··· Source material ···

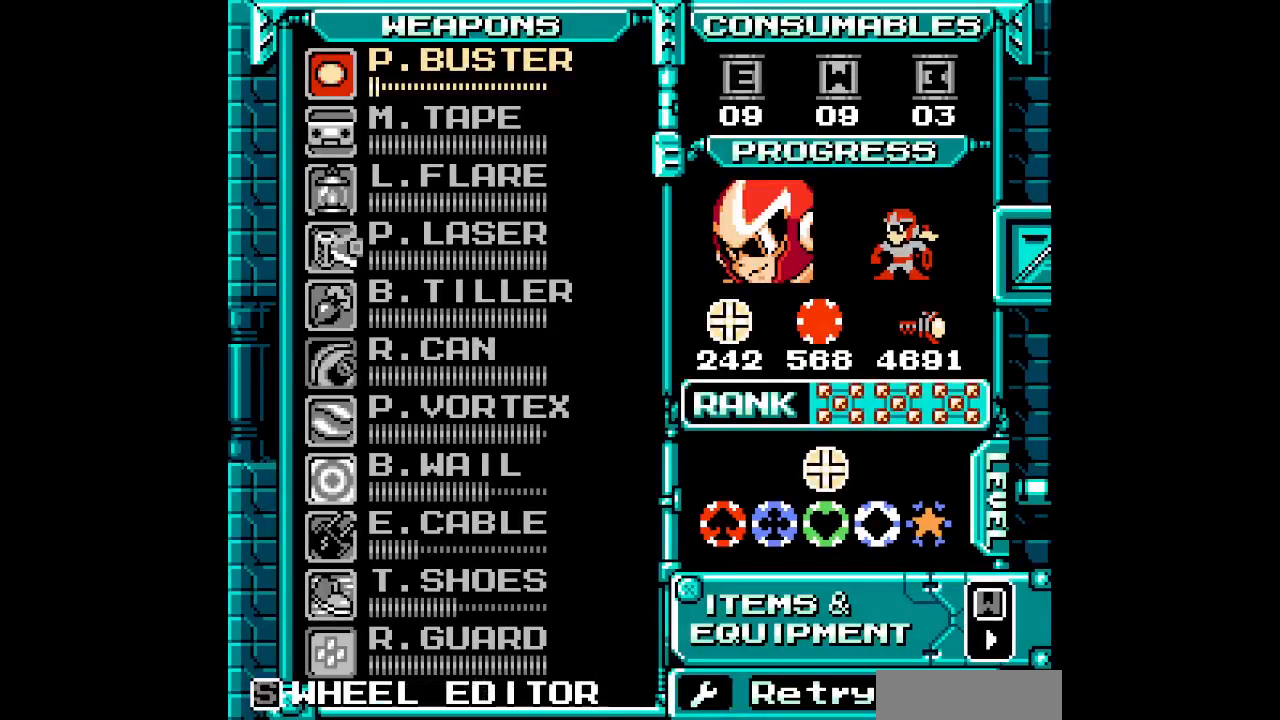
{"buttons": [], "events": [[50, "DPAD_UP", "down"], [150, "DPAD_UP", "up"], [267, "DPAD_UP", "down"], [300, "DPAD_UP", "up"], [400, "DPAD_UP", "down"], [467, "DPAD_UP", "up"]]}
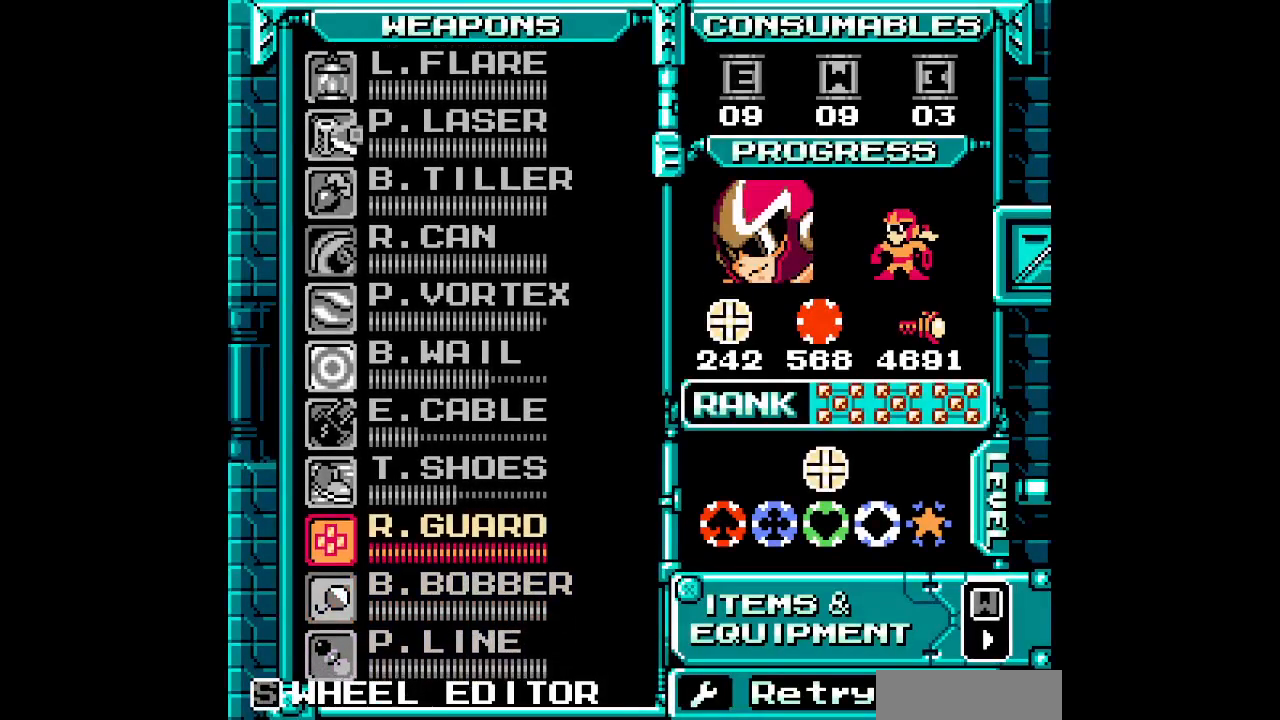
{"buttons": ["DPAD_RIGHT"]}
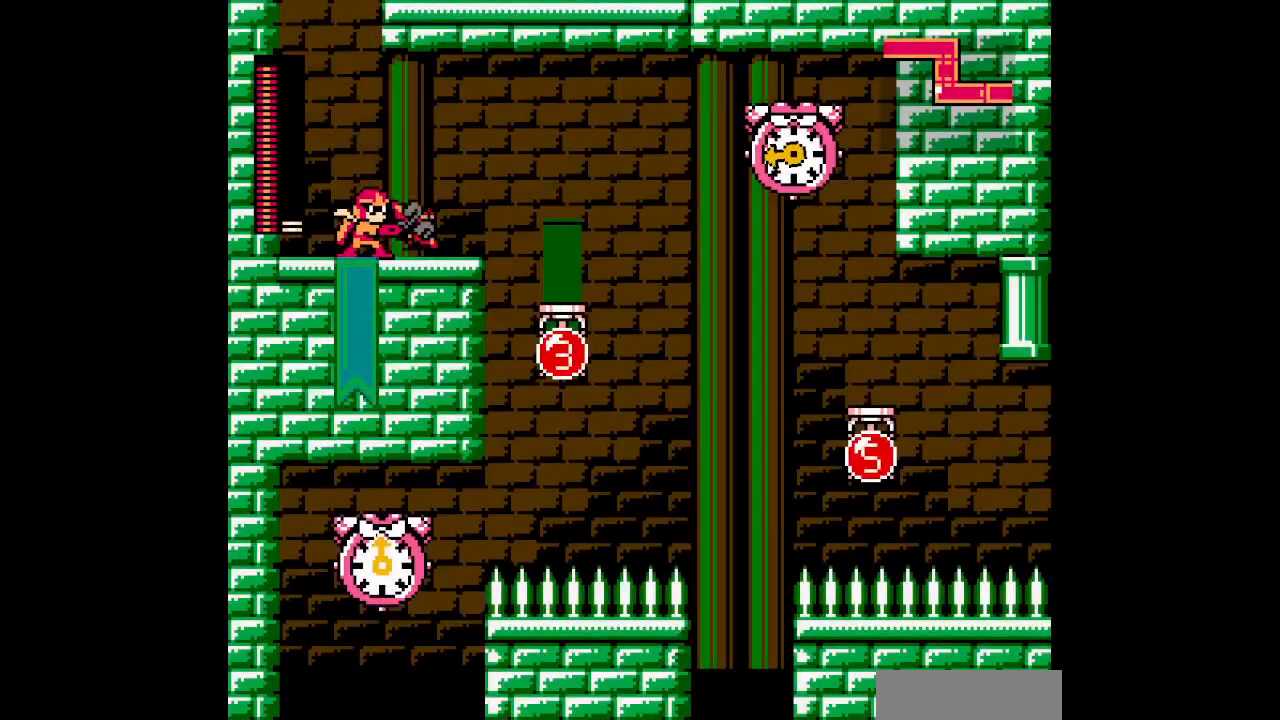
{"buttons": ["DPAD_RIGHT"], "events": [[283, "DPAD_RIGHT", "up"], [500, "DPAD_RIGHT", "down"]]}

···

**What you are asked to do**
Apart from the images, print all the material above exactly as given.

**Response**
{"buttons": [], "events": [[50, "DPAD_UP", "down"], [150, "DPAD_UP", "up"], [267, "DPAD_UP", "down"], [300, "DPAD_UP", "up"], [400, "DPAD_UP", "down"], [467, "DPAD_UP", "up"]]}
{"buttons": ["DPAD_RIGHT"]}
{"buttons": ["DPAD_RIGHT"], "events": [[283, "DPAD_RIGHT", "up"], [500, "DPAD_RIGHT", "down"]]}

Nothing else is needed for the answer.